Üzerindeki sevgi dolu bakışları hisseden Orhan yüzünde oluşan tebessümle Hasret'e doğru dönünce Hasret'te bozuntuya vermeden bakışlarını hemen bahçeye yöneltmişti. Tabii bu kurtulduğu anlamına gelmiyordu. Öyle güzel güzel bakıp sonra da kaçmak olur muydu hiç? Hem daha aralarında sonuca bağlanmamış bir mesele de vardı. Onu da bir an önce halletmek lazımdı sanki.


Hasret başına geleceklerden habersiz az önceki bakışını Orhan'ın fark etmemiş olmasını dileyerek boş boş etrafına bakınıyordu. Bu tedirginliğinin üzerine de hiç beklemediği bir şekilde Orhan'ın "İçeriye girmeden önce yarım kalan konuşmamızı tamamlayalım mı?" diye sorması iyice telaşlanmasına neden olmuştu. Durup dururken nereden çıkmıştı ki bu şimdi?
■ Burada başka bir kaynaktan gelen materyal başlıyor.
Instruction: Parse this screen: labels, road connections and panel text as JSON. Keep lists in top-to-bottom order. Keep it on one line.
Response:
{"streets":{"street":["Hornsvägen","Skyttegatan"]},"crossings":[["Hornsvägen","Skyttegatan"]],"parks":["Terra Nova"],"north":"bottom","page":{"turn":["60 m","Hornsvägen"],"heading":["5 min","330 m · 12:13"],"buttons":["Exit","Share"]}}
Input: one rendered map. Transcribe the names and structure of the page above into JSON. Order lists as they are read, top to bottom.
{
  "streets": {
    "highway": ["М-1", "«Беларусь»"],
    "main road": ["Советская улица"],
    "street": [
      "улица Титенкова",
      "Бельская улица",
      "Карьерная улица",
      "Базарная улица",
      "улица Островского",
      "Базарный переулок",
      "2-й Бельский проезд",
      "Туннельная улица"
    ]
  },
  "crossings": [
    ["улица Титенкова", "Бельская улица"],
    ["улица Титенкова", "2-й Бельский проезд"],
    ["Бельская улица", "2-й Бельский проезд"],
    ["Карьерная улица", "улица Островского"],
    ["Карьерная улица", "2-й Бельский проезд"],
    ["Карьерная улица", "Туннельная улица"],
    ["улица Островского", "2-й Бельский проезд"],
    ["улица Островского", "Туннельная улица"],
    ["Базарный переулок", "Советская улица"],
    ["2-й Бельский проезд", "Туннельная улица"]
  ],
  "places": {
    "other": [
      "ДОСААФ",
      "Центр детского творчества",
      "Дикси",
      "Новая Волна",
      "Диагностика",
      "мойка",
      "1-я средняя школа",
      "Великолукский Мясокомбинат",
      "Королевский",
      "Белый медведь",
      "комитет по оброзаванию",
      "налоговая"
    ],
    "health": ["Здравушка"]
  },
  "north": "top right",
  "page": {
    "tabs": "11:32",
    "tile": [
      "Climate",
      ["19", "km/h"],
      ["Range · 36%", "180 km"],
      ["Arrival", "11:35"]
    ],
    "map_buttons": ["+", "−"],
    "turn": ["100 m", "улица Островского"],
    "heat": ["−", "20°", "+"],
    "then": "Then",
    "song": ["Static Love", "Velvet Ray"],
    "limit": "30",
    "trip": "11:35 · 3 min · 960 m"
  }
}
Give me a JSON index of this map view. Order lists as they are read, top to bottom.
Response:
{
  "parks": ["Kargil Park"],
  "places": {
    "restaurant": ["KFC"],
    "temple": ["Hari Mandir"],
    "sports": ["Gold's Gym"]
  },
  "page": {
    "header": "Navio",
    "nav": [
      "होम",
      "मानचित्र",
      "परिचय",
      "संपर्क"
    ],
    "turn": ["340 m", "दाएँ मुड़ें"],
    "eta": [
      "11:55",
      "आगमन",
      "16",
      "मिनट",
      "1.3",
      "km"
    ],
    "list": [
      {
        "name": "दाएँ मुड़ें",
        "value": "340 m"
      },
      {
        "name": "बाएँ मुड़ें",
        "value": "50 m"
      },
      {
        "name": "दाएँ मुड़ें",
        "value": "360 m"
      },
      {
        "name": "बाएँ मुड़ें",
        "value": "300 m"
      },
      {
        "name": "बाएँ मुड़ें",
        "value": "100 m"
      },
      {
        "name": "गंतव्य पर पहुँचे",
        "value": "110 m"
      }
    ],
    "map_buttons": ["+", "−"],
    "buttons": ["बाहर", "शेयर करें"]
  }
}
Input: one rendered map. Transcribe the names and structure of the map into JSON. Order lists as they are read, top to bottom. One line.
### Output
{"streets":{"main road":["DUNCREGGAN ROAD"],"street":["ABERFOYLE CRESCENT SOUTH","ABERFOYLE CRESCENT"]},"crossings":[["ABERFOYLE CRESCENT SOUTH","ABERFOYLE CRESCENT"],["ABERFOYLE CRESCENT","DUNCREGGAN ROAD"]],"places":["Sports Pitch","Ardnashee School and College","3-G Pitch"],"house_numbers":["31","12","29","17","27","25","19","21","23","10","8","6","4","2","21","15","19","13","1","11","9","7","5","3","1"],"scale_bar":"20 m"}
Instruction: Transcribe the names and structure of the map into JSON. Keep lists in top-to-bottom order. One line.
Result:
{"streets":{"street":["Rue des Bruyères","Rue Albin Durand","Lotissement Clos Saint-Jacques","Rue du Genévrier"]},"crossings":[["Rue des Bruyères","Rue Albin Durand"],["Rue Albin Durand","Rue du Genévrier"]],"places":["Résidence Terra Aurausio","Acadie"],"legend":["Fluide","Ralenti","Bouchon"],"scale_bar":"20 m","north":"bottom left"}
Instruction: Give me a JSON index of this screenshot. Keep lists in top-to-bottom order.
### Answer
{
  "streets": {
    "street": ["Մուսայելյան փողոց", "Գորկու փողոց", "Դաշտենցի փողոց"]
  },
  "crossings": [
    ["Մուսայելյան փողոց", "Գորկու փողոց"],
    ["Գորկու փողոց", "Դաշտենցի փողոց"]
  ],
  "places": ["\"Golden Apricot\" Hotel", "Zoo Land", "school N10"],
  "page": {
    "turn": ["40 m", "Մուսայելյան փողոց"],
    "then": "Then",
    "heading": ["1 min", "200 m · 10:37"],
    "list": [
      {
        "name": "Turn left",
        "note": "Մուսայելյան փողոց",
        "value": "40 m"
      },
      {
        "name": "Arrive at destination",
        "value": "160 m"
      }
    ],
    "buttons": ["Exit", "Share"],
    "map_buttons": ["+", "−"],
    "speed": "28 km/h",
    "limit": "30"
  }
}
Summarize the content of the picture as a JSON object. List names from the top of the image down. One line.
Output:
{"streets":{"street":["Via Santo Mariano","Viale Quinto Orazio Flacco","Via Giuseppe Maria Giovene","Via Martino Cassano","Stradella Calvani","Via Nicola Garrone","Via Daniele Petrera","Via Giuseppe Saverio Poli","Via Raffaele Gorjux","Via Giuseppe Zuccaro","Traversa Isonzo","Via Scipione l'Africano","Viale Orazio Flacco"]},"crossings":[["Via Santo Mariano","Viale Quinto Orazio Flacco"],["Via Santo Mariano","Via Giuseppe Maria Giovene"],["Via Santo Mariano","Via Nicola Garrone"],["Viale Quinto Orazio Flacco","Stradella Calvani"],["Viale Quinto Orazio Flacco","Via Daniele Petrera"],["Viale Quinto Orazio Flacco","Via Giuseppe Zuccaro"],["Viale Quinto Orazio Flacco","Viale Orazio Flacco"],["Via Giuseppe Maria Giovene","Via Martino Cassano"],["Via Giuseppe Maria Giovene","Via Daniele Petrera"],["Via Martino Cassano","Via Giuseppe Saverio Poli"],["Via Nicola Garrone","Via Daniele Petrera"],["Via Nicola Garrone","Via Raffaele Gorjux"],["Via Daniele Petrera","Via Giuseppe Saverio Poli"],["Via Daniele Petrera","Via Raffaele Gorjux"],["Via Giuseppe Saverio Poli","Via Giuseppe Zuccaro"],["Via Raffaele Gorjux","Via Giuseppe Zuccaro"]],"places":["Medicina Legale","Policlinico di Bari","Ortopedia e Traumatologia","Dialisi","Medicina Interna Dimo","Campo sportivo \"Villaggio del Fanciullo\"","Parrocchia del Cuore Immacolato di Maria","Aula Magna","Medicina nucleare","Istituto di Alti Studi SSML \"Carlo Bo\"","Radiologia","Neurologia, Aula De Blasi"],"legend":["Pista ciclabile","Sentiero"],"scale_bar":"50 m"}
Keşke duymazlıktan gelebileceği bir durumda olsalardı da bu soruyu yanıtlamak zorunda kalmasaydı. Ama öyle bir şey olması mümkün değildi maalesef.


Kaçamıyorum bari zaman kazanayım diye düşünen Hasret ses tonunu kısıp şirin bir ifadeyle de "Hangi yarım kalan konuşmamız?" diye sormayı başarmıştı. Duyan da konuşmaları mütemadiyen yarım kalıyor zannederdi. Sizin sonunu getiremediğiniz kaç tane konuşmanız olmuştu ki Hasret?


Anlamasına rağmen hâlâ anlamıyormuş gibi davranması ve bu sıradaki şaşkınlaşmış bakışları Orhan'ı gülümsetiyordu. İtiraf etmeliydi ki Hasret gerilmediği ya da korkmadığı anlarda gerçekten çok tatlı tepkiler veriyor ve saf bir güzellik taşıyan bu halleri de yan yan kaçırdığı ürkek bakışları da karşısındaki adamı öyle ya da böyle etki altına alıyordu. En azından bu Orhan'ın üzerinde işe yarıyan bir şeydi.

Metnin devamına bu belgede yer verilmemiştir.